I keep meaning to investigate how I can use your tools to create single-file executables for Python projects, so thanks for posting and reminding me.


My early contributions to https://github.com/jart/cosmopolitan were focused towards getting a single-file Python executable. I wanted my Python scripts to run on both Windows and Linux, and now they do.
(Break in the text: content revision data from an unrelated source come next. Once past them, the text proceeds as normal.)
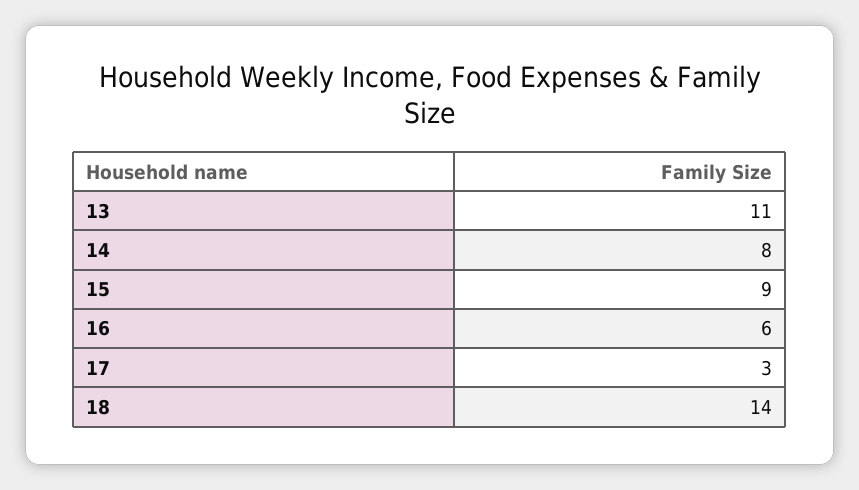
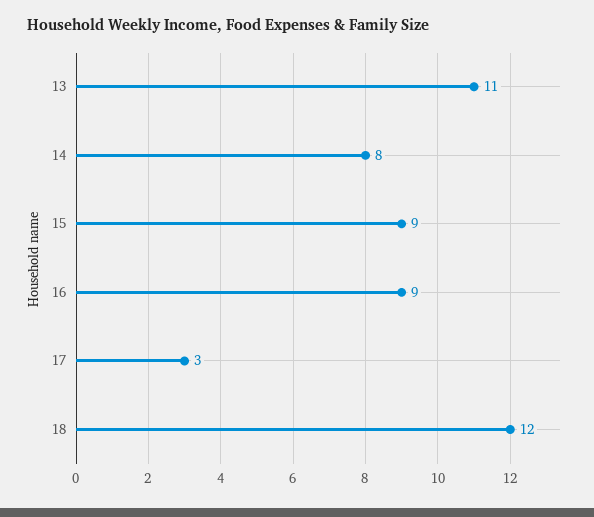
  {
    "13": 11,
    "14": 8,
    "15": 9,
-   "16": 6,
+   "16": 9,
    "17": 3,
-   "18": 14
+   "18": 12
  }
To try out Python, you can:

    wget https://cosmo.zip/pub/cosmos/bin/python -qO python.com
    chmod +x python.com
    ./python.com
Adding pure-Python libraries just means downloading the wheel and adding files to the binary using the zip command:

    ./python.com -m pip download Click
    mkdir -p Lib && cd Lib
    unzip ../click*.whl
    cd ..
    zip -qr ./python.com Lib/
    ./python.com # can now import click
Cosmopolitan Libc provides some nice APIs to load arguments at startup, like cosmo_args() [1], if you'd like to run the Python binary as a specific program. For example, you could set the startup arguments to `-m datasette`.